Page-level text extractions:

_ _ _ _ _ _ _

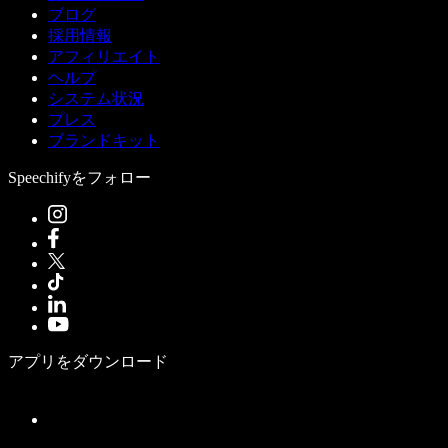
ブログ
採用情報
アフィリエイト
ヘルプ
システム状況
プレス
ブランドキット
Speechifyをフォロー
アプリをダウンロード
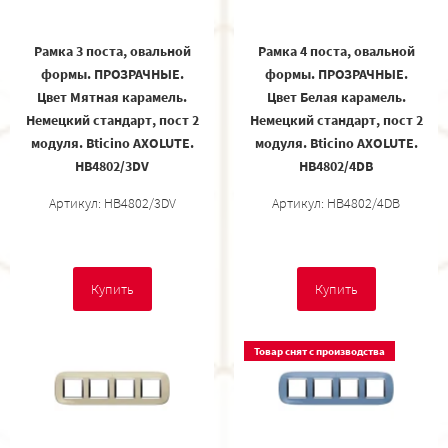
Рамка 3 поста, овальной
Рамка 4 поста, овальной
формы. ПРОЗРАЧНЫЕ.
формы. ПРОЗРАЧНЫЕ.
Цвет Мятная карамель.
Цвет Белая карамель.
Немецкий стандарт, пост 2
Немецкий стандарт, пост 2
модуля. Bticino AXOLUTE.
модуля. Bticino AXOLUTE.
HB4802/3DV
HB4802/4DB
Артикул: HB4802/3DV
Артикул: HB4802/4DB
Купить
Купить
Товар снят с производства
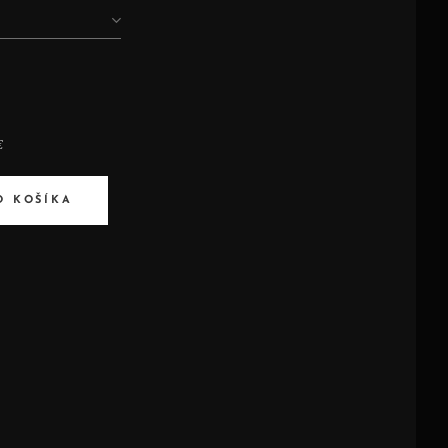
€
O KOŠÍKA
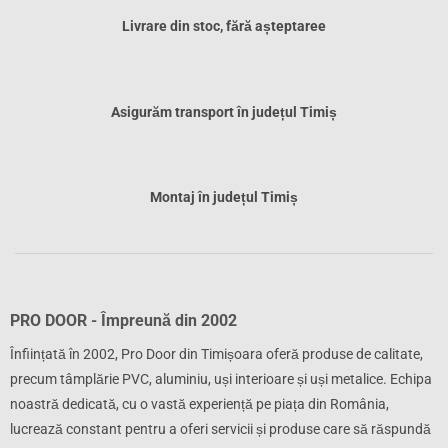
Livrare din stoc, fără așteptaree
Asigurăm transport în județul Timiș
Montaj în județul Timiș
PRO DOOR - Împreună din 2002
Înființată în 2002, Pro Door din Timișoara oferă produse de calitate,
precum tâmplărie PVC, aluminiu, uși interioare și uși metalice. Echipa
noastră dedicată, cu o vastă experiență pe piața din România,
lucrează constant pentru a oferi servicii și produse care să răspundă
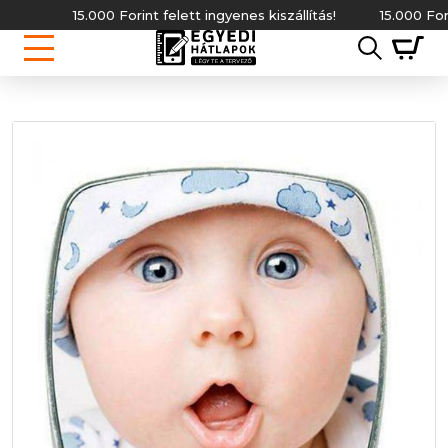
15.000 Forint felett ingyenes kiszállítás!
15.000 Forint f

_ _ _ _ _ _ _

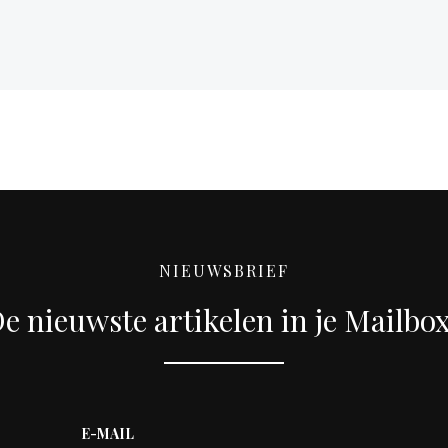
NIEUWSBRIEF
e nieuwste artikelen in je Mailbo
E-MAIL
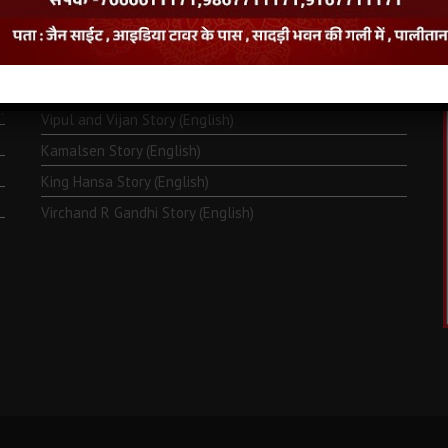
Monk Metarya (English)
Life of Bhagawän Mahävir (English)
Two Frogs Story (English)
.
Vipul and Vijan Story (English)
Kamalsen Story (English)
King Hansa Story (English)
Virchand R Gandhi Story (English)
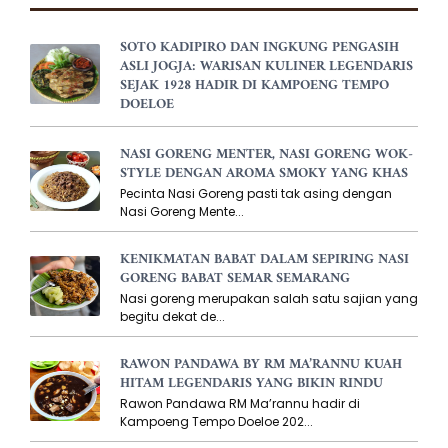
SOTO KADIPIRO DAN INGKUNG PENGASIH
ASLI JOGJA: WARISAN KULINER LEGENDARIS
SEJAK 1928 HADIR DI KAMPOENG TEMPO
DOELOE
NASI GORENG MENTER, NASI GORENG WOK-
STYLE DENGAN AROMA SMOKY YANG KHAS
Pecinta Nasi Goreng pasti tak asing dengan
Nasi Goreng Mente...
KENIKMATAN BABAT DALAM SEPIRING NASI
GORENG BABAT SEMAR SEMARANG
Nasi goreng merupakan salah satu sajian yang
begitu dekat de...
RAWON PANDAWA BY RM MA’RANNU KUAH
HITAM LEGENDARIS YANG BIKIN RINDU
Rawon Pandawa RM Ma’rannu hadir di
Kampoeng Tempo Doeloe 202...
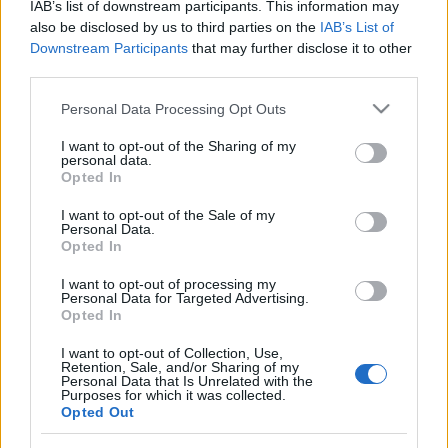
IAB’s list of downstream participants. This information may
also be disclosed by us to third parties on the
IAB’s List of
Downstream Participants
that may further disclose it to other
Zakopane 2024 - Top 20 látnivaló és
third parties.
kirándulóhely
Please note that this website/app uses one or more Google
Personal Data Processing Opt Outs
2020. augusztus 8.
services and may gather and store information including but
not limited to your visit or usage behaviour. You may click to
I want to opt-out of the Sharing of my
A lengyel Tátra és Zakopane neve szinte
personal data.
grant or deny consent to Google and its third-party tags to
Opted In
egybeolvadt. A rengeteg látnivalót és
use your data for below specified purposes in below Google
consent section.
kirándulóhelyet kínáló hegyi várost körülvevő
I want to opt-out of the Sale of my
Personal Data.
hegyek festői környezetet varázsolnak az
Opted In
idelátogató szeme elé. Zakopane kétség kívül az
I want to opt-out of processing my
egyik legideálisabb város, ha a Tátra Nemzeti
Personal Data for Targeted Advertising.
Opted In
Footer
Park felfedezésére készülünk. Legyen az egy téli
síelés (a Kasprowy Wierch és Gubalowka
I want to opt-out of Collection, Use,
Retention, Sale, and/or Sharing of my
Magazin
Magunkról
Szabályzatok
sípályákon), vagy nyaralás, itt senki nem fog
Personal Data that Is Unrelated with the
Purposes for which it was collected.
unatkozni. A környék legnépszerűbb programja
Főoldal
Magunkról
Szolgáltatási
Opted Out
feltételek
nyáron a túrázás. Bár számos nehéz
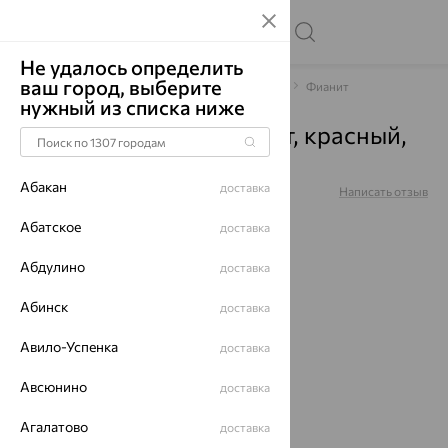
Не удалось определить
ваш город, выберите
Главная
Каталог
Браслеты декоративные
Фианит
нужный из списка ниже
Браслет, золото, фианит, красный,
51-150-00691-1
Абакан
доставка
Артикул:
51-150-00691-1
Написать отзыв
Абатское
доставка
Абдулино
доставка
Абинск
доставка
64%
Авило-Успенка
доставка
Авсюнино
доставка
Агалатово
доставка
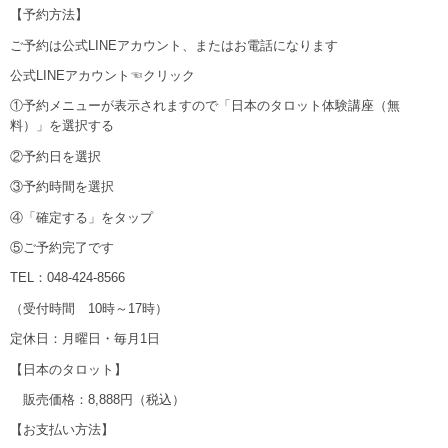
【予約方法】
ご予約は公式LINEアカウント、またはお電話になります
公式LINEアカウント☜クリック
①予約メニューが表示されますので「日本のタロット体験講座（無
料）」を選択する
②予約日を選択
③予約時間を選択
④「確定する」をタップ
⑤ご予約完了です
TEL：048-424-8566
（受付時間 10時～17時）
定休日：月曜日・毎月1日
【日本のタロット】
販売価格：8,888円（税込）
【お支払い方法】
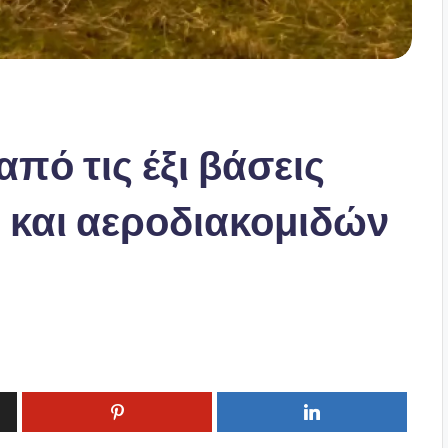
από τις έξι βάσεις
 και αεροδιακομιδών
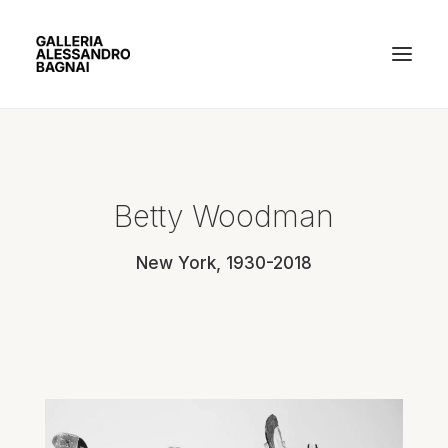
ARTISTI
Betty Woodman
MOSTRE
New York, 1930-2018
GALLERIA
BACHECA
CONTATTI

_ _ _ _ _ _ _

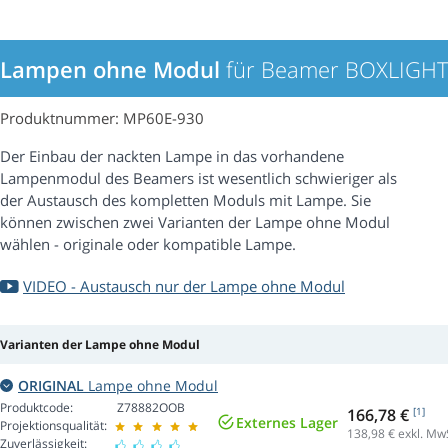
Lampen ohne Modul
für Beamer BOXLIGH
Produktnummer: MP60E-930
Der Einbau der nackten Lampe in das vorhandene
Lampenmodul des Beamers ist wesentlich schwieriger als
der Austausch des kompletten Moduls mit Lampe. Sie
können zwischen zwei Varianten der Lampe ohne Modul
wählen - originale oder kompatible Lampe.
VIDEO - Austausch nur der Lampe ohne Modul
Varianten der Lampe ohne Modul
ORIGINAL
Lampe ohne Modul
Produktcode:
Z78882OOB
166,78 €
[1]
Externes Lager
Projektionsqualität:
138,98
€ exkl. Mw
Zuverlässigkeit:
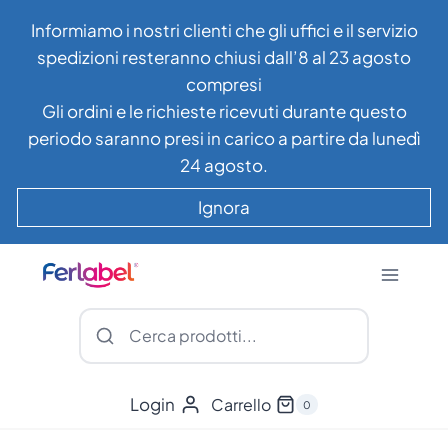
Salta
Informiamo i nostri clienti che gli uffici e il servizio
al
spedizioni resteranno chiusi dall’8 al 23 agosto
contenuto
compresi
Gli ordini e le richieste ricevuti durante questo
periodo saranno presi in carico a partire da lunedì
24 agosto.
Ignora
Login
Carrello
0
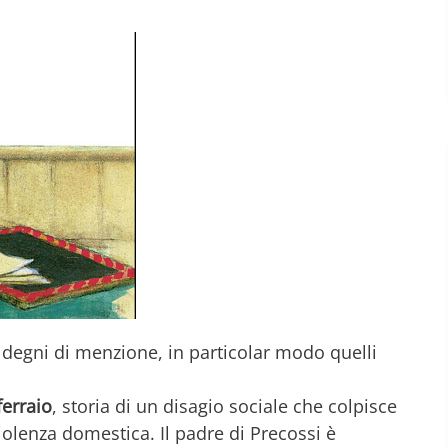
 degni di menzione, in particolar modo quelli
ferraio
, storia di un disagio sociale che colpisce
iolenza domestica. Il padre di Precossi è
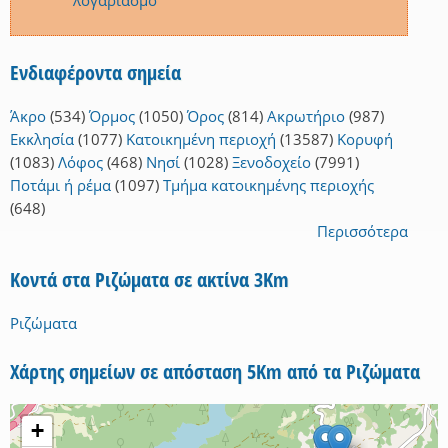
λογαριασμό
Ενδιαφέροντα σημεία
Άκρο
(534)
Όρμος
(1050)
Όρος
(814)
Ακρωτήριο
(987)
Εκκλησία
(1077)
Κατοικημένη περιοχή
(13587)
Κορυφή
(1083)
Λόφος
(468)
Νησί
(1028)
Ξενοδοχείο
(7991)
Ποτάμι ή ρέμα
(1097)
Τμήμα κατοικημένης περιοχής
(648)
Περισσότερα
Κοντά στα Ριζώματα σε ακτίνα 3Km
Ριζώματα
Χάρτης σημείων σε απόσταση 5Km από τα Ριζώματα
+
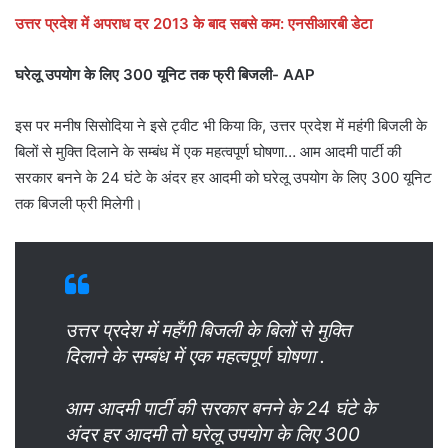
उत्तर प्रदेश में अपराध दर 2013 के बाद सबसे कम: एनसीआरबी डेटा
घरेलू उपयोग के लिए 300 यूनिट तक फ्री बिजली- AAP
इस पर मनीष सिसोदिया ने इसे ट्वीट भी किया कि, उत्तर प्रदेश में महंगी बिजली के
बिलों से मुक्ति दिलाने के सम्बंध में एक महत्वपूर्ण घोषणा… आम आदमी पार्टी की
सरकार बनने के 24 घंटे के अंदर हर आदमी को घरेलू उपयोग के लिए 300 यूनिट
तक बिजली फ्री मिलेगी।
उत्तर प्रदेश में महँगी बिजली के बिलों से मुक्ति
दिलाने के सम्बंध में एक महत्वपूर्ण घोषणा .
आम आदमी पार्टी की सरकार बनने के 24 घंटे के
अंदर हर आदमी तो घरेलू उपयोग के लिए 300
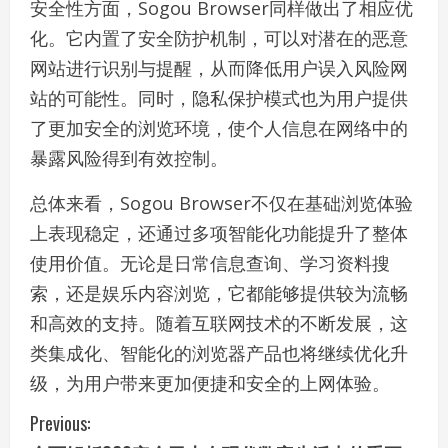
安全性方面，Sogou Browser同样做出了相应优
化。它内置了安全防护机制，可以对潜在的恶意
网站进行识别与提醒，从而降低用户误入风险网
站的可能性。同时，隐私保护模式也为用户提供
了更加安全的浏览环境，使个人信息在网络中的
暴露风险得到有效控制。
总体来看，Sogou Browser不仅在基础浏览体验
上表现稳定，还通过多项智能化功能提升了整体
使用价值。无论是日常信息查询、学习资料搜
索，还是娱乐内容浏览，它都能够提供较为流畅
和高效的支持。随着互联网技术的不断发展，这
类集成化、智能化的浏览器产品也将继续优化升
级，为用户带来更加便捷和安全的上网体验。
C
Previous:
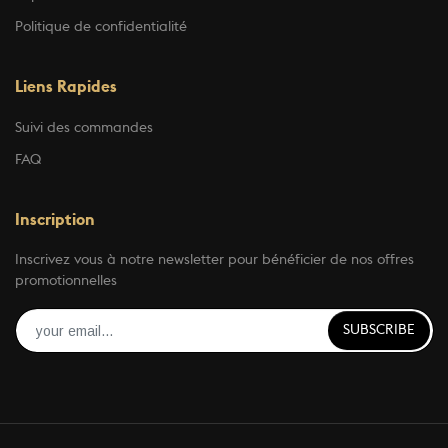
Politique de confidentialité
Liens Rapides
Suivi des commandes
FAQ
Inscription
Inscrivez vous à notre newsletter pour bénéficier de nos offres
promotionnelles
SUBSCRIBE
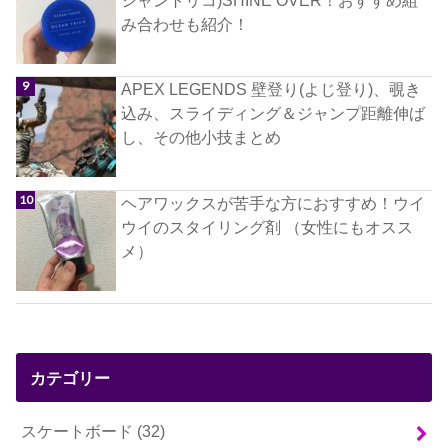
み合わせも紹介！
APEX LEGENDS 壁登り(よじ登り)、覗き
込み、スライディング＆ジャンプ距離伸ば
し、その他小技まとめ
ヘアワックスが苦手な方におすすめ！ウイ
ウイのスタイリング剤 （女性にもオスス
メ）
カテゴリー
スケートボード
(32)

_ _ _ _ _ _ _

# EXERCISE REQUIREMENTS
Report how many lines of the entries hold the word "Ριζώματα". Nothing else is needed.

# SOLUTION TO THE EXERCISE
3